Microland
- Type: Public
- Industry: Technology
- Founded: 1989; 37 years ago
- Founder: Pradeep Kar
- Headquarters: Bangalore, Karnataka, India
- Area served: India
- Key people: Pradeep Kar (Chairman & Managing Director)
- Services: IT services
- Number of employees: 4500+ (2020)
- Website: www.microland.com

= Microland =

Indian technology company

Microland is a technology company, headquartered in Bangalore. It was founded by Pradeep Kar. The company employs more than 4,500 workers across its offices in Asia, Australia, Europe, Africa, and North America. The company's services include digital networks, digital infrastructure, digital applications, digital workplace, IIoT services and cybersecurity.

==History==

=== 1989–1997 ===
Microland was started in Bangalore, India in August 1989 with a key focus on hardware and networking. It was founded by Pradeep Kar as a network integration company, with initial funding coming from SBI Capital Markets. Microland signed an agreement with Novell to become one of the first companies to bring network education to India. In the years between 1993 and 1997, Microland assisted in the introduction of new technologies to the Indian market, namely, Compaq, Cisco, SynOptics, and Netscape.

=== 1998–2001 ===
After the advent of the internet economy in 1998, Kar built several companies such as Planetasia.com, indya.com (which he later sold to Rupert Murdoch's News Corporation), ITspace.com, media2india.net and Net Brahma Technologies.

=== 2002–2013 ===
In 2005, the firm signed a five-year contract for remote IT infrastructure management services with UK-based company, Serco. In August 2006, it received $11 million in a second round of funding.

In early 2007, Microland inaugurated its first multi-network operations center facility housing six network operations center, six tech labs, four data centers and one penetration testing lab. In December 2007, it opened a global technology support center in Bangalore. In April 2007, it partnered with Microsoft to provide cloud solutions to large enterprises in India.

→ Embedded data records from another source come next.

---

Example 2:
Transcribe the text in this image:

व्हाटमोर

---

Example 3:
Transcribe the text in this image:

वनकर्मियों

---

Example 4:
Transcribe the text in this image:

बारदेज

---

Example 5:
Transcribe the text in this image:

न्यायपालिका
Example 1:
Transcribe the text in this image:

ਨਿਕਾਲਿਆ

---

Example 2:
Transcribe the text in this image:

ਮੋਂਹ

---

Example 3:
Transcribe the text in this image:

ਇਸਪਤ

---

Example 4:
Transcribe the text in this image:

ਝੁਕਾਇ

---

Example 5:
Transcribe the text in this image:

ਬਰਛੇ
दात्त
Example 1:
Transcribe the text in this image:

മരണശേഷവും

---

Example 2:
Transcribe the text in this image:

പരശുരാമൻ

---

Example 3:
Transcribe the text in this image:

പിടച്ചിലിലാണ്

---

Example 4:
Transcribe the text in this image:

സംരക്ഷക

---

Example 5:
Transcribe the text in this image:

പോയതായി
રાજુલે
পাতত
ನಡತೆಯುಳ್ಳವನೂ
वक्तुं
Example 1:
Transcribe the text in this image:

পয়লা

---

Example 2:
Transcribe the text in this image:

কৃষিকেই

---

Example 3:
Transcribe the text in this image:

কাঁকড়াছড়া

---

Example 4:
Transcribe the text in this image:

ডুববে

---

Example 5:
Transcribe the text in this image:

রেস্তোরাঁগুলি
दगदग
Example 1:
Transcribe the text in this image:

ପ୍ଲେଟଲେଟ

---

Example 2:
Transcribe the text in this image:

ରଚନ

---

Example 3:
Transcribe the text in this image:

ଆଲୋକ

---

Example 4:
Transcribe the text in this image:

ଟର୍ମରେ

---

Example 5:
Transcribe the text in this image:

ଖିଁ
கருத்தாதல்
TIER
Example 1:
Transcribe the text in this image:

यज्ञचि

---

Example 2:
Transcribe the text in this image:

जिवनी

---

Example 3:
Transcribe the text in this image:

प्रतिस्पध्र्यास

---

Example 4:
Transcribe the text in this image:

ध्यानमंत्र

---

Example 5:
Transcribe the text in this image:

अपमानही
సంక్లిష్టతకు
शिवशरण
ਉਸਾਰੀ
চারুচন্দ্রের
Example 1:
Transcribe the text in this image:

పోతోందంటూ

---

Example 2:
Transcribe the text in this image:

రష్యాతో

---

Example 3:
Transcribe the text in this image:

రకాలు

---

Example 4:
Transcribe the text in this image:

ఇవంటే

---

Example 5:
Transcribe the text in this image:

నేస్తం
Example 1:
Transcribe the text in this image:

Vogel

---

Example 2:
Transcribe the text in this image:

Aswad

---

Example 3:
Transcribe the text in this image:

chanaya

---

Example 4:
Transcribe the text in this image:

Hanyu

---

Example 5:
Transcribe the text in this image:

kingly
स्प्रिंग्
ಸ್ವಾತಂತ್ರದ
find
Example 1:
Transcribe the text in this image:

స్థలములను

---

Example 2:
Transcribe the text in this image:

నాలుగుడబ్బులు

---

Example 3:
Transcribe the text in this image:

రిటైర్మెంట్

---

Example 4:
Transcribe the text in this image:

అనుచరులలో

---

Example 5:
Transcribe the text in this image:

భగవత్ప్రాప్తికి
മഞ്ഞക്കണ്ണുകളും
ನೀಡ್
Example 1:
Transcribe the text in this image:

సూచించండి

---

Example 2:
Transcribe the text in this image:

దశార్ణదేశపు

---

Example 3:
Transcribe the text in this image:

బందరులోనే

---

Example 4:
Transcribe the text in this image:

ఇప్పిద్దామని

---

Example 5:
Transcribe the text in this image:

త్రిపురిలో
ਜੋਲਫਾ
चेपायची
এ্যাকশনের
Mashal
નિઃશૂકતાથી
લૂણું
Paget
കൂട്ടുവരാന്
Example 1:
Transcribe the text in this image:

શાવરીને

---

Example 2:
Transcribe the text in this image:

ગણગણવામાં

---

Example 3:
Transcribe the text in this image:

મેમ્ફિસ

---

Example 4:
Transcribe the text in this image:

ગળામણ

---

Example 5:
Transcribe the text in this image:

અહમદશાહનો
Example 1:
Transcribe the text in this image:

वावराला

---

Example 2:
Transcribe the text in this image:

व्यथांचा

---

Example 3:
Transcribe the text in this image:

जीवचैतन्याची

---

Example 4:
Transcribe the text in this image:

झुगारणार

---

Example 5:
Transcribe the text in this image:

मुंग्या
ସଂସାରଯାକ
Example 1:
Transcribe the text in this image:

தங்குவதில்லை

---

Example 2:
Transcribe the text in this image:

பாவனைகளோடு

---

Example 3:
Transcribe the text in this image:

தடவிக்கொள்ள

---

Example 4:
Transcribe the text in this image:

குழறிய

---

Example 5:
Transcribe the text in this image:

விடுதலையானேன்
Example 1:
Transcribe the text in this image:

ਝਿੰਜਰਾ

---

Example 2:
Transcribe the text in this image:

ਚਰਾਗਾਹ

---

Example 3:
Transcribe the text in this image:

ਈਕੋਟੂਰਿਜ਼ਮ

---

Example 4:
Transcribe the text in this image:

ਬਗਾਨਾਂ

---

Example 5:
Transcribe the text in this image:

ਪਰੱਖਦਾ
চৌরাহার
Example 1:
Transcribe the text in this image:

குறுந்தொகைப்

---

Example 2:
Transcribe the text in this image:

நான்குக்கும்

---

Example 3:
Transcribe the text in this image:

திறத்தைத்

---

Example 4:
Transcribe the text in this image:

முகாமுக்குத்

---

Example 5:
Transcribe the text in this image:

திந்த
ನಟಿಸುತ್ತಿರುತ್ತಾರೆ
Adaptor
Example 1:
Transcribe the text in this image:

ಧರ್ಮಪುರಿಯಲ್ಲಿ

In 2008, it added managed security assessment and ITSM consulting to its services. In 2011, the firm signed a $55 million multi-year contract with Serco Limited, UK to provide specialist support through an expanded team located in Birmingham, UK, and Bangalore, India.

=== 2014–2017 ===
On 26 August 2014, Microland completed 25 years of operation and was recognized as the first Hybrid IT Infrastructure provider in India. On 2 December 2014, the firm partnered with Computacenter in opening the Global Network Operations Centre (GNOC) at Bagmane Tech Park, Bangalore. In 2015, Saudi Arabia's National Commercial Bank (NCB) selected Microland as its IT infrastructure services partner to manage its branch technology services across the kingdom. In 2016, it set up its first offshore delivery center for ASG group, Australia in Bagmane Tech Park, Bangalore. In 2017, Microland reinforced its digital focus with MicrolandOne, a digital app for its workforce. In line with its digital initiatives, it launched Digital hubs in Birmingham, UK and Pune, India.

=== 2019–present ===
In January 2019, the company announced the appointment of Srikara CR as Senior Vice President of Global Professional Services and Presales. In August 2019 they hired Ashish Mahadwar as president. In October 2019, the company announced the appointment of Anupam Pandey as Chief Information Officer. Gopal Sharma was then appointed to the role in 2023. In 2024, Sam Mathew was announced as the new president of Microland. In 2025, Microland opened an Artificial Intelligence Center of Excellence in its Bengaluru headquarters.